-- GIVEN TEXT --
· · · · ·
At one such event, Frankie Seabron, an organizer with Harriet’s Wildest Dreams (HWD) said, “We need to keep Black people in this city safe. We need to keep youth, migrants, and our unhoused people safe. Because those are the people who this fascist system is targeting.”
Last Saturday, the DC Against Trump Coalition (DCAT) started a rally at 14th and U in one of DC’s curfew zones, where minors are barred from gathering after 8 pm, allowing police to target Black youths as soon as the sun goes down. The event ended with groups of protesters patrolling different areas of DC up until 4 am.
This is becoming its own method of organizing. During the last week, the night patrols have grown in number and frequency. They often occur after mobilizing rallies from organizations and coalitions like FreeDC, HWD, DCAT, and the independent DC media group Liberation Lens. It can be dizzying keeping up, but FreeDC’s calendar is a good start.
· · · · ·
-- Stored data entries --
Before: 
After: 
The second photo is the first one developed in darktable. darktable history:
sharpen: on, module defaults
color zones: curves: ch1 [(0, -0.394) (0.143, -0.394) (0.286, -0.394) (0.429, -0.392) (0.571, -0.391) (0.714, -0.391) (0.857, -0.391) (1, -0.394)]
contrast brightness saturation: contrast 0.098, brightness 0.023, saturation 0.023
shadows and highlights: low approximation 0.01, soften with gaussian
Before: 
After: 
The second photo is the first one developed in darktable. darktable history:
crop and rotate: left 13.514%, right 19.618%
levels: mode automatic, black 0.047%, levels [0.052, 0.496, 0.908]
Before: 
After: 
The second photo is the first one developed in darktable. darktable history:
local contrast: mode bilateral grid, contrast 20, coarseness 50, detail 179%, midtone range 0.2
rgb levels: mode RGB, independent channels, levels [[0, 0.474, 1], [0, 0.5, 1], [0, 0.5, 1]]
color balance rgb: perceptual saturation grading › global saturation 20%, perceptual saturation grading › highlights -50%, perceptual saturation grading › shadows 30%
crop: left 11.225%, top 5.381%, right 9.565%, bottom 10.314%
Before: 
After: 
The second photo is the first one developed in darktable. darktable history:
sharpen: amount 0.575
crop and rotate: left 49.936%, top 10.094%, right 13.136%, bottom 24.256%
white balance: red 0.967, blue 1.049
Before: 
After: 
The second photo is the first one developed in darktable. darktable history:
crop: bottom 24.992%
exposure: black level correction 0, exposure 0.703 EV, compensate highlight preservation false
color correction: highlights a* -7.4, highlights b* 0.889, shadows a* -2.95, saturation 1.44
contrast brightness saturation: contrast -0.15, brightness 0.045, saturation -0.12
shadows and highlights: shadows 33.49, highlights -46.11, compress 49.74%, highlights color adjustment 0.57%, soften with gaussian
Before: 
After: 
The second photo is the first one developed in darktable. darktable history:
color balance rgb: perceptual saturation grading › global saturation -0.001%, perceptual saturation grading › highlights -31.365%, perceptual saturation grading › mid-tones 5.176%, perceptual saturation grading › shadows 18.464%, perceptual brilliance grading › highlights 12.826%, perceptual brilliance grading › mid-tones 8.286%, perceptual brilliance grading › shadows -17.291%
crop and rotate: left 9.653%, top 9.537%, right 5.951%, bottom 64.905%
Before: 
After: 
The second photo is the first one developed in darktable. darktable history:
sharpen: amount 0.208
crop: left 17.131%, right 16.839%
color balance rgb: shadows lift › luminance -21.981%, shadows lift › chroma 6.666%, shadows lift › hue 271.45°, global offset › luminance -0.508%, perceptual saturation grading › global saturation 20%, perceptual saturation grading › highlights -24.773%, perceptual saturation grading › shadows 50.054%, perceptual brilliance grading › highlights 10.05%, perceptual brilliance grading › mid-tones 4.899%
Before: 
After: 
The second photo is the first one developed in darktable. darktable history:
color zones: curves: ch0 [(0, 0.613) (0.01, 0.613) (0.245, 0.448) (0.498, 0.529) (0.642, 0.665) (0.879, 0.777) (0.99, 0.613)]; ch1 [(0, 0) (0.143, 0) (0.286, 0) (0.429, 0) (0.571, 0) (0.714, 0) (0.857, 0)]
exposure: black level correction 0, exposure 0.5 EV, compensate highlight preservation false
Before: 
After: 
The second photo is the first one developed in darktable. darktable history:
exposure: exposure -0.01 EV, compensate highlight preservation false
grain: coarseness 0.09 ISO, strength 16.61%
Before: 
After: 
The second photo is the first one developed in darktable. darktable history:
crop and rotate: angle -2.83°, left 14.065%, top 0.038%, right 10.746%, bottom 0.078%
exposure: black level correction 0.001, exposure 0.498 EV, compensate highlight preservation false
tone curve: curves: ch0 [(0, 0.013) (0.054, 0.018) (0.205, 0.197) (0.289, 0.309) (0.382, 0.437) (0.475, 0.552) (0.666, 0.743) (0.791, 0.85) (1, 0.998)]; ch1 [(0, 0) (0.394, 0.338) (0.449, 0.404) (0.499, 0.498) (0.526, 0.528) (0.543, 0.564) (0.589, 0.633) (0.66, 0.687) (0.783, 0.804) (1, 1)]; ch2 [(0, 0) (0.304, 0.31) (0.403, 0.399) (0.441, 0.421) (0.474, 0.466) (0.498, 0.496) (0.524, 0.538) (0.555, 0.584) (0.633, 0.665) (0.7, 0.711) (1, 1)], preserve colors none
· · · · ·
-- DIRECTIONS FOR THIS TASK --
Continue the text about the night patrols in DC from its last sentence, keeping its tone and focus. The material above is unrelated to the text.

-- TASK OUTPUT --
This week a group of fed-up military veterans associated with the group FLARE USA, which stands for For Liberation And Resistance Everywhere, have joined in on the overnight cop-watch efforts. “We are also here to disrupt ICE Raids,” retired marine Mathew Gordon told us. “ICE is kidnapping people off the streets, and we are doing everything they possibly can to make their lives miserable.” These vets go to ICE checkpoints and pepper the agents with harsh questions on camera about the immorality and illegality of their actions until they leave.
When FLARE vets approach National Guard members, they employ a calmer, less confrontational strategy, educating them about their rights to challenge orders they think could be illegal. Gordon said this was more effective since “most are much younger and don’t want to be here.” FLARE will have a series of actions next week.
“We feel that deploying the US military to the streets of Washington, DC, to police our own citizens is unconstitutional,” Gordon told us. “We took an oath to support and defend this country against all enemies foreign and domestic—that is our oath, and that oath doesn’t expire.”
There’s a common and familiar refrain at protests, which in DC has become more than slogan—it’s an organizing principle. Ty Hopson Powell at the Defend the District go-go rally repeated it to us as he explained the importance of grassroots organizing: “It is us that will save us! It is the message that we have been saying on the streets for years as frontline organizers who are the most invested in this work. WE WILL SAVE US! They won’t save us.”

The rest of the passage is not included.